# QUOTED PASSAGE start

As human beings, we interact with each other continuously by switching between various modes of verbal and non-verbal communication, such as voice, touch and body language.

Similarly, we interact with our electronic devices – smartphones, tablets, cameras, car infotainment systems, and so on – using various methods. For example, we can zoom in on a map on a tablet device by pinching the screen or look at photos on our phone by swiping a finger on the screen, or look up something on the internet by means of a voice command.

While the use of multimodal interaction – particularly via voice commands (also known as direct voice input) and touch gestures – has become established in the consumer market (increasingly in sectors such as retail, banking and healthcare), the integration of these technologies in the flight deck of modern, large, commercial aircraft is still limited.

In fact, the pilots of such aircraft still interact with aircraft avionics primarily through the use of physical knobs, buttons, switches and other controls. The delay in the introduction of new interaction modes such as voice and touch is mainly due to the safety implications of the use of such technologies in the flight deck.

If a smartphone responds incorrectly to a touch gesture or is slow to respond to a voice command, the user may become frustrated, but it is highly unlikely that there will be any serious consequences. On the other hand, the situation is very different in the flight deck environment, where malfunctioning equipment can potentially have an impact on the safety of the aircraft and its passengers. Furthermore, such an environment presents several challenges due to operational factors such as noise, turbulence and varying lighting conditions. Therefore, before new interaction technology can be introduced to the flight deck, it has to be ensured that it can operate accurately, reliably, securely and safely under all flight conditions.

# QUOTED PASSAGE end

▸ GIVEN EXERCISE 1:
Rewrite the passage on flight deck interaction, starting at the words "While the use" and ending after "is still limited.", with "flight deck" swapped for "cockpit".
▸ GIVEN EXERCISE 2:
According to the passage on flight deck interaction, what mainly explains the delay in introducing voice and touch interaction to the flight deck?

# INFORMATION SHOWN start

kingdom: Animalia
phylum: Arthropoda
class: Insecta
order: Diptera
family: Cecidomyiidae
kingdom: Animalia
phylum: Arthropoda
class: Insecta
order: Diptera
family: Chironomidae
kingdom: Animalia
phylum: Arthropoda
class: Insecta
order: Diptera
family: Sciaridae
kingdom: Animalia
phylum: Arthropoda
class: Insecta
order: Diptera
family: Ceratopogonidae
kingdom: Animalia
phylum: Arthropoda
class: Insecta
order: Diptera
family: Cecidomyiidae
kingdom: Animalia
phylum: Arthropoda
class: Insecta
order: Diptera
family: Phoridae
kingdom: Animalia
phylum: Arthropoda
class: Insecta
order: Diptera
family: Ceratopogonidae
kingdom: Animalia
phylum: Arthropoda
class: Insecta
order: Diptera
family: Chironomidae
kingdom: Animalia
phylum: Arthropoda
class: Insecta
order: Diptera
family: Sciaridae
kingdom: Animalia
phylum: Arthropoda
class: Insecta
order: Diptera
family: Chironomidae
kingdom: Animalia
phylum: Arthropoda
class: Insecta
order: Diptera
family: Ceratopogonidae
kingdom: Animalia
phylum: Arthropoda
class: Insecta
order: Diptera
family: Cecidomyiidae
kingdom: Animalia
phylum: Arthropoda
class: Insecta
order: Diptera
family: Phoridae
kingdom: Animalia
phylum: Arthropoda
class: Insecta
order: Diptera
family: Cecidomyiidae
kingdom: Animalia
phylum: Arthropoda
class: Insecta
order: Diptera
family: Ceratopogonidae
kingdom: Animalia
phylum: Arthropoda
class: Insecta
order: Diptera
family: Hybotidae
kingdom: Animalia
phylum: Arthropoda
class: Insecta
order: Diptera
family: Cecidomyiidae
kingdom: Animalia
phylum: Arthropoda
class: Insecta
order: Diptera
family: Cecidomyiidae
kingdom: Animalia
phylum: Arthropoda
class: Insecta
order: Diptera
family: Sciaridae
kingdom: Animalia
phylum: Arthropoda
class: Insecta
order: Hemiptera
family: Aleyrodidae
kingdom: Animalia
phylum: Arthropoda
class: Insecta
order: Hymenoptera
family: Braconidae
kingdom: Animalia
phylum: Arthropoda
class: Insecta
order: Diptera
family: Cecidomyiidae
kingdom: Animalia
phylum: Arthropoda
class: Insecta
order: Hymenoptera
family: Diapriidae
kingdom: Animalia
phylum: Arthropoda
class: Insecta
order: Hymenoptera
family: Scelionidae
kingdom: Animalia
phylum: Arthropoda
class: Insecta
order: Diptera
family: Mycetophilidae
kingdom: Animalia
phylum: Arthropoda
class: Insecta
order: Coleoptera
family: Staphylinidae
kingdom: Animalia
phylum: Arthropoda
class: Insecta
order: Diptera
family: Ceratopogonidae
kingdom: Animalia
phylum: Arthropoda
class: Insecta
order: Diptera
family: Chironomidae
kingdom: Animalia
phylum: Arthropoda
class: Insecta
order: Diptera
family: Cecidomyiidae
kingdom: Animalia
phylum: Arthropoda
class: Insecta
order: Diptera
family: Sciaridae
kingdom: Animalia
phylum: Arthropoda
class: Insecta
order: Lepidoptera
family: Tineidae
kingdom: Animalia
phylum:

# INFORMATION SHOWN end

▸ COMPLETE RESPONSE 1:
While the use of multimodal interaction – particularly via voice commands (also known as direct voice input) and touch gestures – has become established in the consumer market (increasingly in sectors such as retail, banking and healthcare), the integration of these technologies in the cockpit of modern, large, commercial aircraft is still limited.

▸ COMPLETE RESPONSE 2:
The safety implications of using such technologies in the flight deck.